Just when we were wondering whether three dishes were too hard for them to manage, our food arrived.
Our fried pork dumplings (15 pieces for $8). I had to admit that they looked REALLY good. Each dumpling was neatly wrapped (probably the best job I’ve seen so far) and housed a decent sized pork and chive filling. Unfortunately, that’s pretty much the only positive thing I can say about them. Firstly, the dumplings weren’t crunchy at all. Secondly, they were oily as. Thirdly, there was something terribly ‘off’ with the filling – the texture didn’t feel right. Adam then said that he had bought those frozen pork dumplings from Asian grocery shops in the past and the texture of the dumplings we were eating were EXACTLY like the frozen ones. He suspected that Lu Yang had ran out of fresh ones and they were so desperate so they ran to the grocery shop to buy frozen ones. I didn’t think they would stoop THAT low though. For starters, the skins looked too good for them to be the frozen kind. Secondly, the skins were pretty fresh. Thirdly, I just thought… nahh. In the end, we both concluded that the dumplings were home made… but the meat used was frozen and they just did not thaw it out properly. I thought it was odd for them to use frozen pork meat though, especially since butchers are in abundance in Box Hill and fresh pork mince isn’t terribly expensive.

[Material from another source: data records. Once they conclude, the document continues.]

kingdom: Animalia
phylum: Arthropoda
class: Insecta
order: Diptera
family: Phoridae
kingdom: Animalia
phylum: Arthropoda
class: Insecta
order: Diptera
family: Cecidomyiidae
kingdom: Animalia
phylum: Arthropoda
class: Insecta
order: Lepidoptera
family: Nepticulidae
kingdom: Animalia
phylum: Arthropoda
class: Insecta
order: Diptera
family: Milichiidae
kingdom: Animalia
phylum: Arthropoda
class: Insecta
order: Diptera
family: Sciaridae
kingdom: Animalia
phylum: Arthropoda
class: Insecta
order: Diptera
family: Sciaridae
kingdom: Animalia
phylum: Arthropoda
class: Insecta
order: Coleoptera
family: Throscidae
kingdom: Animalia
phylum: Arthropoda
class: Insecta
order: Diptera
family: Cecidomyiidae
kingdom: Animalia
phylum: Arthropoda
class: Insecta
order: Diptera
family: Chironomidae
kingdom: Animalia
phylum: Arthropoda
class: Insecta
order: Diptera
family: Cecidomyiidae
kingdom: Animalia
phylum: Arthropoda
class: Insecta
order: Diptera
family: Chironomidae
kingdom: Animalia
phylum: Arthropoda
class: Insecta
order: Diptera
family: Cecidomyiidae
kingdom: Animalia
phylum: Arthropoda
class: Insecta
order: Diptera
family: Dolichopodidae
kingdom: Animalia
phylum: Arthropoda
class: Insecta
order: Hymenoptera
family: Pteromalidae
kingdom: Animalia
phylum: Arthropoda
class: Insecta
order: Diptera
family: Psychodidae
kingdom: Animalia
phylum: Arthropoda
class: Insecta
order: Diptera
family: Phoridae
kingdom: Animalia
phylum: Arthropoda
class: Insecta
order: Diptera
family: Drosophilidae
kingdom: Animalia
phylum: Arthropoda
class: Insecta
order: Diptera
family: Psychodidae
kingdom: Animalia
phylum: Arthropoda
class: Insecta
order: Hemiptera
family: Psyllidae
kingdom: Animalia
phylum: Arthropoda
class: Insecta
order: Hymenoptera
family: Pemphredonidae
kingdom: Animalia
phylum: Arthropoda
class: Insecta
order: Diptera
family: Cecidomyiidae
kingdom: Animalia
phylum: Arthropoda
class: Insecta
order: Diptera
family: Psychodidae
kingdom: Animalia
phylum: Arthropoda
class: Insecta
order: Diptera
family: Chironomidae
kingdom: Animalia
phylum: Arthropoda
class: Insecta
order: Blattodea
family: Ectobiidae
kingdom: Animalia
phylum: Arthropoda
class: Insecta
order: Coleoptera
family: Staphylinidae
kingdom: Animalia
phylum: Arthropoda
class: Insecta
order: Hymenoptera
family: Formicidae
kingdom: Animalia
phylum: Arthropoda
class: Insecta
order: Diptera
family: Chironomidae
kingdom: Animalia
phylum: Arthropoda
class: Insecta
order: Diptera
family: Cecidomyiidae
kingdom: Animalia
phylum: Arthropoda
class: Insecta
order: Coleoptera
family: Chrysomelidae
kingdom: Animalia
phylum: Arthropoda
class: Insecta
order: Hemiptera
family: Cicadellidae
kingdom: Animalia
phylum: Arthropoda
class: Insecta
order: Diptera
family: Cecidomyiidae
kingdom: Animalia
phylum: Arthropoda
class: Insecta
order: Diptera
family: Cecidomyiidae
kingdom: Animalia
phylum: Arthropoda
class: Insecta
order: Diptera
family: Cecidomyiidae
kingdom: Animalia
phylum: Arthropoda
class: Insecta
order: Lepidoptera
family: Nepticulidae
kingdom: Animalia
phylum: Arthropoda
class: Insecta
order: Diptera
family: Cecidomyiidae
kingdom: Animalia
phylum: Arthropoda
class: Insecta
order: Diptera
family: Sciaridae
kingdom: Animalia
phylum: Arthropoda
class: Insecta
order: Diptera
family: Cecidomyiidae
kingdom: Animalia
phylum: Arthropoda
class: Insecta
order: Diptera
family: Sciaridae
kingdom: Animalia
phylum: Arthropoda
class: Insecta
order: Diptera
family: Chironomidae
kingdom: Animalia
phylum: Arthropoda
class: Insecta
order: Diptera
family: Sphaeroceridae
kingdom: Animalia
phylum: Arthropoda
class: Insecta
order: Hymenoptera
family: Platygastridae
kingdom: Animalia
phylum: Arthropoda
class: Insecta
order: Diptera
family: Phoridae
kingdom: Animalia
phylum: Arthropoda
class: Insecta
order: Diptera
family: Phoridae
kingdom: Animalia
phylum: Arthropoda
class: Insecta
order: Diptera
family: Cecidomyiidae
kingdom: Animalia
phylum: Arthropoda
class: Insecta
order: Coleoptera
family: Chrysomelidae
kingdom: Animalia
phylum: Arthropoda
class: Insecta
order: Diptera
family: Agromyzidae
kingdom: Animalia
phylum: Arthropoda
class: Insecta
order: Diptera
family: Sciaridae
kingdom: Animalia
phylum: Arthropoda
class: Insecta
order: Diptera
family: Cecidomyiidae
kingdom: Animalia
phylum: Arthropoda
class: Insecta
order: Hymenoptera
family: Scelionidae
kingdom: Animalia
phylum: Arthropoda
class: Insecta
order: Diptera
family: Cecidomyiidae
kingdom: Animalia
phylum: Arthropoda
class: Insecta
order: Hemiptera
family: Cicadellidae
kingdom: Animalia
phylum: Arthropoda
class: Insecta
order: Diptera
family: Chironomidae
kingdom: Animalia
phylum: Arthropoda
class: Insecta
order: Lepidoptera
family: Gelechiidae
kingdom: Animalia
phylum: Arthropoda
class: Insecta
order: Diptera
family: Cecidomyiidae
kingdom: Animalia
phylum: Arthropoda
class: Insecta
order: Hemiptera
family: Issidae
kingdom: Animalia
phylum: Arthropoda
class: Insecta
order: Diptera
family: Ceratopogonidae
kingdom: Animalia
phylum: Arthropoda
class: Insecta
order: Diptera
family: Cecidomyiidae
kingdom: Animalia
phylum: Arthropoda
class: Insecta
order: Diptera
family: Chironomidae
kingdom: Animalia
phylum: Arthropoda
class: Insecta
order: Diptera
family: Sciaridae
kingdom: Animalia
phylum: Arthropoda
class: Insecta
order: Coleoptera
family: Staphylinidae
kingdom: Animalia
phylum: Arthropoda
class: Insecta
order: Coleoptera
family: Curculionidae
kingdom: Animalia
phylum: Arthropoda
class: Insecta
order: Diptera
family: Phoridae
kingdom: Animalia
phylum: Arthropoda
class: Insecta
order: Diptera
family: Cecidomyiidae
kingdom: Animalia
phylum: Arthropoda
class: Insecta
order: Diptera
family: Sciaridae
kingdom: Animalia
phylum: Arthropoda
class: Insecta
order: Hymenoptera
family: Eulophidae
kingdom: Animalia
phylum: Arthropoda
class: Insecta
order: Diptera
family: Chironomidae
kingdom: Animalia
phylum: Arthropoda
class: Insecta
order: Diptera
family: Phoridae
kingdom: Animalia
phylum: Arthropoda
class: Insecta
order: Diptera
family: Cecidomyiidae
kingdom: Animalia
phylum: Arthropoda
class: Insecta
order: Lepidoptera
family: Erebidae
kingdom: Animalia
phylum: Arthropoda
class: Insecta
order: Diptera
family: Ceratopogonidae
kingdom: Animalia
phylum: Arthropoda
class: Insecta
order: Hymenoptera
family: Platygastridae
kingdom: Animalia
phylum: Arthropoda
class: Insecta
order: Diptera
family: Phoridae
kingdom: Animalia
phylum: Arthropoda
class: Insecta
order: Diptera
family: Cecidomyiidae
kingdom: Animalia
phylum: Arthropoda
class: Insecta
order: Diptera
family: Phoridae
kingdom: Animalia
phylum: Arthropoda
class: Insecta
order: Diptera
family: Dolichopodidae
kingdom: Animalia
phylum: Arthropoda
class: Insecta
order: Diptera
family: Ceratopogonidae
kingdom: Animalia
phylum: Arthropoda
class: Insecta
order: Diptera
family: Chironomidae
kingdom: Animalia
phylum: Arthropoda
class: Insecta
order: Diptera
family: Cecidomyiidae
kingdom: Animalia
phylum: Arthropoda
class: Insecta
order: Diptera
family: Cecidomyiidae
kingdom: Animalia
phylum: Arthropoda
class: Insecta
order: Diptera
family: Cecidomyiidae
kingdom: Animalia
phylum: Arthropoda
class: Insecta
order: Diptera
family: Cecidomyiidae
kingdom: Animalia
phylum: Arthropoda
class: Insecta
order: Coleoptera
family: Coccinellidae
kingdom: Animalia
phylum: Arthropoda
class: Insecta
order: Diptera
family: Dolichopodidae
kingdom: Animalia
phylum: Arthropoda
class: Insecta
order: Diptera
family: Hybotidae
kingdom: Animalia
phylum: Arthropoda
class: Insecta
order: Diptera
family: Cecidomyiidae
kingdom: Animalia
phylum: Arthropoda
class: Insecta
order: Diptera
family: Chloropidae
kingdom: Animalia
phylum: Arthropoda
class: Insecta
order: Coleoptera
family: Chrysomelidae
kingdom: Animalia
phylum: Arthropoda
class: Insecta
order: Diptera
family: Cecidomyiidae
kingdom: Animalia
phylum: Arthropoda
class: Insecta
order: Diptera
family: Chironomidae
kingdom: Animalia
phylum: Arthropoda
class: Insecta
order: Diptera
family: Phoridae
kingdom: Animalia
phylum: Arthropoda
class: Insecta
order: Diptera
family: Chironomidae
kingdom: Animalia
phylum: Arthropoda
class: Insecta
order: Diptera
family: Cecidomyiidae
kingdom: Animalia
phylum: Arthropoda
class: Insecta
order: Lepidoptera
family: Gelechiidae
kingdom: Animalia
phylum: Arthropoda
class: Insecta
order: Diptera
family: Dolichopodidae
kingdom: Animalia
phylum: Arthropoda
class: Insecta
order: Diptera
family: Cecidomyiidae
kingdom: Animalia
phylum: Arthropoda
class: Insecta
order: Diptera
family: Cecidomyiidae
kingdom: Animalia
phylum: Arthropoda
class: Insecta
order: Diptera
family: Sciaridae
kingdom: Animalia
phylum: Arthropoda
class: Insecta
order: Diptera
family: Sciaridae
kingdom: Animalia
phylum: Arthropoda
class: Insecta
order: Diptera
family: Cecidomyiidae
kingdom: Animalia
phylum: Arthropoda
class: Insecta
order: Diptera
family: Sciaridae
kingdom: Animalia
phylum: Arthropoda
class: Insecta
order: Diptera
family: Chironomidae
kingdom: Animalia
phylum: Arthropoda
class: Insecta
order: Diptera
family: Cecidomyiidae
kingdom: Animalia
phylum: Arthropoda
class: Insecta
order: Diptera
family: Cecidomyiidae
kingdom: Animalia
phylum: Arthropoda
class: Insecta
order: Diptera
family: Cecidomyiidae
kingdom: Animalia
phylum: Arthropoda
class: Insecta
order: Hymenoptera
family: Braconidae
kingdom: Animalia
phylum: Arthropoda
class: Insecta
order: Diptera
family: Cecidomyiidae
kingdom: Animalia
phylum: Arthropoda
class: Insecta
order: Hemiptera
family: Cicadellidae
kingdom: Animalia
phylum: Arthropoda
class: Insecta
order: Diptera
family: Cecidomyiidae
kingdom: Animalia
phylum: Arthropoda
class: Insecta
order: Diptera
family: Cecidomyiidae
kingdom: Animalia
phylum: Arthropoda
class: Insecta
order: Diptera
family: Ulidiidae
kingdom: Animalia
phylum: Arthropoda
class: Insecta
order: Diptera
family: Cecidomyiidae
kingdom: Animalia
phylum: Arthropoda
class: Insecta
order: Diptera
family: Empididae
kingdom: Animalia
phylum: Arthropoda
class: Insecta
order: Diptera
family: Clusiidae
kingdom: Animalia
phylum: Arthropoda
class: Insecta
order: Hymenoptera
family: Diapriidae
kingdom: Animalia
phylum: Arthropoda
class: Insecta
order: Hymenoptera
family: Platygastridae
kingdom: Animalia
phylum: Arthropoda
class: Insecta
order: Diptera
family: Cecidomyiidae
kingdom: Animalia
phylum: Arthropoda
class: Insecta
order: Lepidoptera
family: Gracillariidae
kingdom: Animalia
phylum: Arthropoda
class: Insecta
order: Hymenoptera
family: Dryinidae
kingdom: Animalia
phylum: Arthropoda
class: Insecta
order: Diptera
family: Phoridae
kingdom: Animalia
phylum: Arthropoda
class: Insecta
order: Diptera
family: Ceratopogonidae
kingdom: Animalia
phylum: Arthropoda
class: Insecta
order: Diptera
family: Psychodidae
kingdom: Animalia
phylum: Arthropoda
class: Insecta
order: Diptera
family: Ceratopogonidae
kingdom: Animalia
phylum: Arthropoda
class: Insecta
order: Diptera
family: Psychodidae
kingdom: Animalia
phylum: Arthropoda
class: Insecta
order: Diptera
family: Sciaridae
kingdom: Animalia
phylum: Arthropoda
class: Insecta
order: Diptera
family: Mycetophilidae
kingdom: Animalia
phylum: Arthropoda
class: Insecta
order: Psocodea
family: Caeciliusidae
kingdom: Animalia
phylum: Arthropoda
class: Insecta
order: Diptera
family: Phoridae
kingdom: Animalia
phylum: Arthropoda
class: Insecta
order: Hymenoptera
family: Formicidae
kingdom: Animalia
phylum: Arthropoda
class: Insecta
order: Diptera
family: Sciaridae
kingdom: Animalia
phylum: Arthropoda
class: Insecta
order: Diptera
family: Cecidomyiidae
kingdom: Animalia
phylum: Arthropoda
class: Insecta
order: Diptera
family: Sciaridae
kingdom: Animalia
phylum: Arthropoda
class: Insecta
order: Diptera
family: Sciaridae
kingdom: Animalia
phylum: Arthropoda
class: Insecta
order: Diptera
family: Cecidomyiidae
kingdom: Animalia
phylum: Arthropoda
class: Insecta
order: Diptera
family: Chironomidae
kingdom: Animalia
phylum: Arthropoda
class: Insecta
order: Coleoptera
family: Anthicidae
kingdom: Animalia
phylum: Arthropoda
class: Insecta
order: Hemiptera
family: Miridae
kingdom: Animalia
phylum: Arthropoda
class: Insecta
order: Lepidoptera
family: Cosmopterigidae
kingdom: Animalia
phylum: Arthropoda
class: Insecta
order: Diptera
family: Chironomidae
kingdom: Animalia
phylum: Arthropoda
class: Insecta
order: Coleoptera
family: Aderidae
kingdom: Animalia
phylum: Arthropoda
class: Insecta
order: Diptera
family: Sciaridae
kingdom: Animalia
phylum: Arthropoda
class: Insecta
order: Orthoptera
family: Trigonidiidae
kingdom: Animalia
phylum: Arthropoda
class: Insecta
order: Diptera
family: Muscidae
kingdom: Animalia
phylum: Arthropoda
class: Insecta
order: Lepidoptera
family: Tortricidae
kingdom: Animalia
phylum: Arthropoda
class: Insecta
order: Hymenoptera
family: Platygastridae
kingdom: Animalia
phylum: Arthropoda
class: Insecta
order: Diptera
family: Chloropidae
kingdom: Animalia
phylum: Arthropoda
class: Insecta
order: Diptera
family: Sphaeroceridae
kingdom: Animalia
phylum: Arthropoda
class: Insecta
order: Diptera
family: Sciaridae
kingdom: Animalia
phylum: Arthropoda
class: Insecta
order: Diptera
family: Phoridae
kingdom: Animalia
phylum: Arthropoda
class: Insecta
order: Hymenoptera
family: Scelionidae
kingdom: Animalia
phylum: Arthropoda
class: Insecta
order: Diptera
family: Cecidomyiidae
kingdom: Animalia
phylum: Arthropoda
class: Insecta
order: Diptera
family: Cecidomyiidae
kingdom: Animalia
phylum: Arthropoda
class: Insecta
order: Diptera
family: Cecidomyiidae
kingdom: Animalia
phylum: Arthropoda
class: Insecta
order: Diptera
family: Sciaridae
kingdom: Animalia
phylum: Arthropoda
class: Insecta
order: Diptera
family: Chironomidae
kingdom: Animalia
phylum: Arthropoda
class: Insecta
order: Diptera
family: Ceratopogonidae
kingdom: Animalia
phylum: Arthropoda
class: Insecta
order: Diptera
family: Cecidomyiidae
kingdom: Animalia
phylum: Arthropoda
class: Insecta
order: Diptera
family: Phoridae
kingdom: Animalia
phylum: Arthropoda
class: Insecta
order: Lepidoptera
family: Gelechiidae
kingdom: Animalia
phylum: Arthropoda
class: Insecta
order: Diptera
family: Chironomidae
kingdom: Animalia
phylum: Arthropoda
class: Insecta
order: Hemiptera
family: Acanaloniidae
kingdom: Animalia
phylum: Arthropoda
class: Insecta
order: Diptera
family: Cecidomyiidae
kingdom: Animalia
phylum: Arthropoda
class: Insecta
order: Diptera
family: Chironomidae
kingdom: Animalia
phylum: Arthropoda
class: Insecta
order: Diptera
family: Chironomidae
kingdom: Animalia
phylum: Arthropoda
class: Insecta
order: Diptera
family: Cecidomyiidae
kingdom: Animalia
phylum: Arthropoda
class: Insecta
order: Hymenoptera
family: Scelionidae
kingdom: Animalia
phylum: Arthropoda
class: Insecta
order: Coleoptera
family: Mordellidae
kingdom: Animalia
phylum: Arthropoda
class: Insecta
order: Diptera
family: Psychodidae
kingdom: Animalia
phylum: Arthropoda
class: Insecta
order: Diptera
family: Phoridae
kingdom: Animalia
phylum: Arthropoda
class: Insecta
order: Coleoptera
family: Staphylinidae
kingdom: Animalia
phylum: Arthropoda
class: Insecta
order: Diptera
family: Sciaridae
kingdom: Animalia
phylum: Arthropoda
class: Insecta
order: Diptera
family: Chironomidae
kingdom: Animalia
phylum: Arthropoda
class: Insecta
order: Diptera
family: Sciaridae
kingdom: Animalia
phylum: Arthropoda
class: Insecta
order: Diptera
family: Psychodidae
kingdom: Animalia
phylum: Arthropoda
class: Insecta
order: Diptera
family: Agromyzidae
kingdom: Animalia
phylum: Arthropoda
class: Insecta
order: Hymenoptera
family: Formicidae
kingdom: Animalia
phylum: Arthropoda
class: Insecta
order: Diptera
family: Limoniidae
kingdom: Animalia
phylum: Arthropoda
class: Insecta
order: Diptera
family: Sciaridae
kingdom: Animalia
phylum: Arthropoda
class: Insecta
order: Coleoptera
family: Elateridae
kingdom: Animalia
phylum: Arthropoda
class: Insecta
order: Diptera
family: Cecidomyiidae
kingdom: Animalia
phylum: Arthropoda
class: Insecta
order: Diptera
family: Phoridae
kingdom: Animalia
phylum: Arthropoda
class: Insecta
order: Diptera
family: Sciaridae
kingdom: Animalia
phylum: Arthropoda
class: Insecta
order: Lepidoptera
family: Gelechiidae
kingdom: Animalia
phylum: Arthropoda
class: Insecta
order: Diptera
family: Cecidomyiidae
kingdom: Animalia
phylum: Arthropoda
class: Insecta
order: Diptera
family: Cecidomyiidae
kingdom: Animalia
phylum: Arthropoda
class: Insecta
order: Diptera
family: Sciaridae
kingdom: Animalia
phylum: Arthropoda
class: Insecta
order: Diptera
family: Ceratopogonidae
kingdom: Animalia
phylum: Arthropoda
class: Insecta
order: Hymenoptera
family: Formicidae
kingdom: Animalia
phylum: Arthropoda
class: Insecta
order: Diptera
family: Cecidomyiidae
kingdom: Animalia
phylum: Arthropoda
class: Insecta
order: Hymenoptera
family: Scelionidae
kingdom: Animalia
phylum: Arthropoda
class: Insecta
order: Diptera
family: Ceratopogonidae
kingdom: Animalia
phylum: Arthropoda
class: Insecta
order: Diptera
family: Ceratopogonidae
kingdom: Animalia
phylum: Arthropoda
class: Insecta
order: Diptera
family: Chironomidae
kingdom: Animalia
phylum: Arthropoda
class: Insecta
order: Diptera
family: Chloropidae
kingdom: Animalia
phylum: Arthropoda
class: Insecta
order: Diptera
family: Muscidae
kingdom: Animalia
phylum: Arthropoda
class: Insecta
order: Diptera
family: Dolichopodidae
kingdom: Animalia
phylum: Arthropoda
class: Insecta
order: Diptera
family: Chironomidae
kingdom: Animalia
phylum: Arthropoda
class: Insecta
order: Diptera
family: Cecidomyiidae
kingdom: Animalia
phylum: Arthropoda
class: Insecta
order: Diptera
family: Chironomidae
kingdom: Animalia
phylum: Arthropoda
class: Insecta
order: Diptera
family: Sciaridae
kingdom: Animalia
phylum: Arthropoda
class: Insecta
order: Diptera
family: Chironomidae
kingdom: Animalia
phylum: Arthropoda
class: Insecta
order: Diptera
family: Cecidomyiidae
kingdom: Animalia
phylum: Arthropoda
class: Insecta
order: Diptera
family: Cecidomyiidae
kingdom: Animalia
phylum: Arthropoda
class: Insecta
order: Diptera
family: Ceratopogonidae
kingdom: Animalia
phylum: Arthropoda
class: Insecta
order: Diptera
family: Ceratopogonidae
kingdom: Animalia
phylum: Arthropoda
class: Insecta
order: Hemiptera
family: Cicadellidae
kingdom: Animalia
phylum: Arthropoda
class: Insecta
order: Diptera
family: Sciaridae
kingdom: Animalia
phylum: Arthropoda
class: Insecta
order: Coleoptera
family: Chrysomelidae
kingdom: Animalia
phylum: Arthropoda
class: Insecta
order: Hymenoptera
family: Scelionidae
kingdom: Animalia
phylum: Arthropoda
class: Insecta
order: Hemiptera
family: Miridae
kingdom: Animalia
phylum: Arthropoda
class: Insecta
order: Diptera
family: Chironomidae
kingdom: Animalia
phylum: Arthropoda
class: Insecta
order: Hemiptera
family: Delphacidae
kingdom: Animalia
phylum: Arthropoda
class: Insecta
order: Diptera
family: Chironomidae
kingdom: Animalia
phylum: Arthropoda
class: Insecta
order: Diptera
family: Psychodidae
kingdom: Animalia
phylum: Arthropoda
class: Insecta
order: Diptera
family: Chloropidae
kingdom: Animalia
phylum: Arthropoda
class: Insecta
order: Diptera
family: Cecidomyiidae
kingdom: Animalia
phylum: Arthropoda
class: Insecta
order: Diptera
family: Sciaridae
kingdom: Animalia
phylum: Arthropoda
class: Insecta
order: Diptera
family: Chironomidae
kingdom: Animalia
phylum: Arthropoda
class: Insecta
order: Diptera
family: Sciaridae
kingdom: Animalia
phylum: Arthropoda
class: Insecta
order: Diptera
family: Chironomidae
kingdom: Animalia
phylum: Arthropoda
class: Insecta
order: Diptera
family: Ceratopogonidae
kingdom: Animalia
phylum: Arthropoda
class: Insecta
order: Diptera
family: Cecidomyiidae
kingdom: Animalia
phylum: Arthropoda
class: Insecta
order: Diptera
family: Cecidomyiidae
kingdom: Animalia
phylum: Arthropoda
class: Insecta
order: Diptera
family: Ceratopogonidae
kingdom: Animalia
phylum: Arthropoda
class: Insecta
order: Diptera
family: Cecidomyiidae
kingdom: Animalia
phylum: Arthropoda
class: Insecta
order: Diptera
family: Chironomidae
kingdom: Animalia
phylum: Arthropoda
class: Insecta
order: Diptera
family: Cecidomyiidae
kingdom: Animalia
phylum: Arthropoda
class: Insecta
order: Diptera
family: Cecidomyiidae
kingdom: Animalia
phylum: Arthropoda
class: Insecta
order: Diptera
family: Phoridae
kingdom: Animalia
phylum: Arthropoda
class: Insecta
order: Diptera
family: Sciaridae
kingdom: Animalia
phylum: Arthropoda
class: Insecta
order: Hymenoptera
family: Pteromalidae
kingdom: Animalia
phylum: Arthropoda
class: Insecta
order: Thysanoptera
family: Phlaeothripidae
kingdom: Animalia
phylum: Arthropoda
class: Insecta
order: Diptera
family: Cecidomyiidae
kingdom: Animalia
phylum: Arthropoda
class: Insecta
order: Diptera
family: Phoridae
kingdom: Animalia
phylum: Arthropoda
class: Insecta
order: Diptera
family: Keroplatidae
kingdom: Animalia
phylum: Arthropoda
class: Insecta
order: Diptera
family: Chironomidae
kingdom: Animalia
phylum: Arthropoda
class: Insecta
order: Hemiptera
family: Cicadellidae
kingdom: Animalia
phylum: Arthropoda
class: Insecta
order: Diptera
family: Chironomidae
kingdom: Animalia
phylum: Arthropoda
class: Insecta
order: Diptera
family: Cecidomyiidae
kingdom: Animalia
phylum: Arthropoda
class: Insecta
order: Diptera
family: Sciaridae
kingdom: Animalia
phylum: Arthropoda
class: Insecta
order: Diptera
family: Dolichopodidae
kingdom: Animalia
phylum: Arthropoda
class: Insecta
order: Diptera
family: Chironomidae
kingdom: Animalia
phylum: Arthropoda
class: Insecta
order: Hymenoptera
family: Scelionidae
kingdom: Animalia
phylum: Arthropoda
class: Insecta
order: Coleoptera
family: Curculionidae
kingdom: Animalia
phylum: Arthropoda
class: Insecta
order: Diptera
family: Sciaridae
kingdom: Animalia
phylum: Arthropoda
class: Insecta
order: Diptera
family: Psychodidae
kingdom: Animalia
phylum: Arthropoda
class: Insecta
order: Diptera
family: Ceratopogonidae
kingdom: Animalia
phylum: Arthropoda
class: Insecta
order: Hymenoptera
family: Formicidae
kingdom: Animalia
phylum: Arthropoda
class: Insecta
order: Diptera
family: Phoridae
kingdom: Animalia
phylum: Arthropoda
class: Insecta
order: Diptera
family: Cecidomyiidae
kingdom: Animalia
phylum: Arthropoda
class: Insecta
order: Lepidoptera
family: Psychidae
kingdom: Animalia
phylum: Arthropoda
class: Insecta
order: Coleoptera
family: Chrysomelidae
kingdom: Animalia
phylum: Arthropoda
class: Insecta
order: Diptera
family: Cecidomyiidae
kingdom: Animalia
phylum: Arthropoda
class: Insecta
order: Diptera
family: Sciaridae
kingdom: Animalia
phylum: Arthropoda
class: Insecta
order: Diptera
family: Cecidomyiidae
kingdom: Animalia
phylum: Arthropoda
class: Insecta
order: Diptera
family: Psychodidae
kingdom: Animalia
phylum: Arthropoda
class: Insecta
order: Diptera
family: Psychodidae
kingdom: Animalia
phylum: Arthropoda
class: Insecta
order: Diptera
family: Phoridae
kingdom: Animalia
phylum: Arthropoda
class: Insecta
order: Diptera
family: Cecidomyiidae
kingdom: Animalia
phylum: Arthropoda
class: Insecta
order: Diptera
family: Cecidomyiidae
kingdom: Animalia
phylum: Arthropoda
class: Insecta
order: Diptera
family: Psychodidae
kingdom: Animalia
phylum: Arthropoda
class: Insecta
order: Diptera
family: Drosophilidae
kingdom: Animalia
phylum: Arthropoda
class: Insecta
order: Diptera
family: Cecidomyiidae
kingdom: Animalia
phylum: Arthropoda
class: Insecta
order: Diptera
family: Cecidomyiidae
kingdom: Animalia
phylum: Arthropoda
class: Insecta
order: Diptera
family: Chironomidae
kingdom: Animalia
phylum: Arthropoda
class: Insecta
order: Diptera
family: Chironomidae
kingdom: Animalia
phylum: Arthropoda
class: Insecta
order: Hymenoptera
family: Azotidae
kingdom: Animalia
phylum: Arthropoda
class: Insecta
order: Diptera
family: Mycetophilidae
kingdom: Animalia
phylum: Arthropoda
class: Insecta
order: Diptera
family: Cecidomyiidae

Xiao Long Baos (8 pieces for $8) were advertised as “Shanghai steamed buns filled with pork meat” which, I reckon, was not the most accurate English translation they could have used. I had to read the Chinese characters next to the name of the dish to figure out that they were, in fact, xiao long baos but had I not been able to do so, I would have assumed that this dish was referring to those steamed white buns filled with char siu.
Obviously, they were not as good as the ones Hu Tong churn out but they were better than I expected – they were plump and actually had SOUP in it. I did find the fillings a tad too fatty though. They were okay, but not something that I would rush to order again.
Shanghai noodles ($7). I give them props for the generous serving for the price we paid, but a thumbs down for the overly sweet taste and the fact that they used the bloody skinny noodles rather than the thick knobby ones that JG Dumplings (Glen Waverley) and Shanghai Gourmet (Springvale) use. Booo hiss.It was a cheap ($23) meal which filled our tummies up until the Aussies were all out at the SCG *buries head in hands* but I cannot see myself returning there again. The wait for the food was way too long and the service not so good. Plus, the dumplings were horrible and made Camy’s taste like KING in comparison. Oh, and when Adam and I were at the counter paying our bill, we had a great view of the kitchen sink which was directly behind the counter. In the sink, we could clearly see… yep, a large packet of frozen pork meat defrosting. FAIL.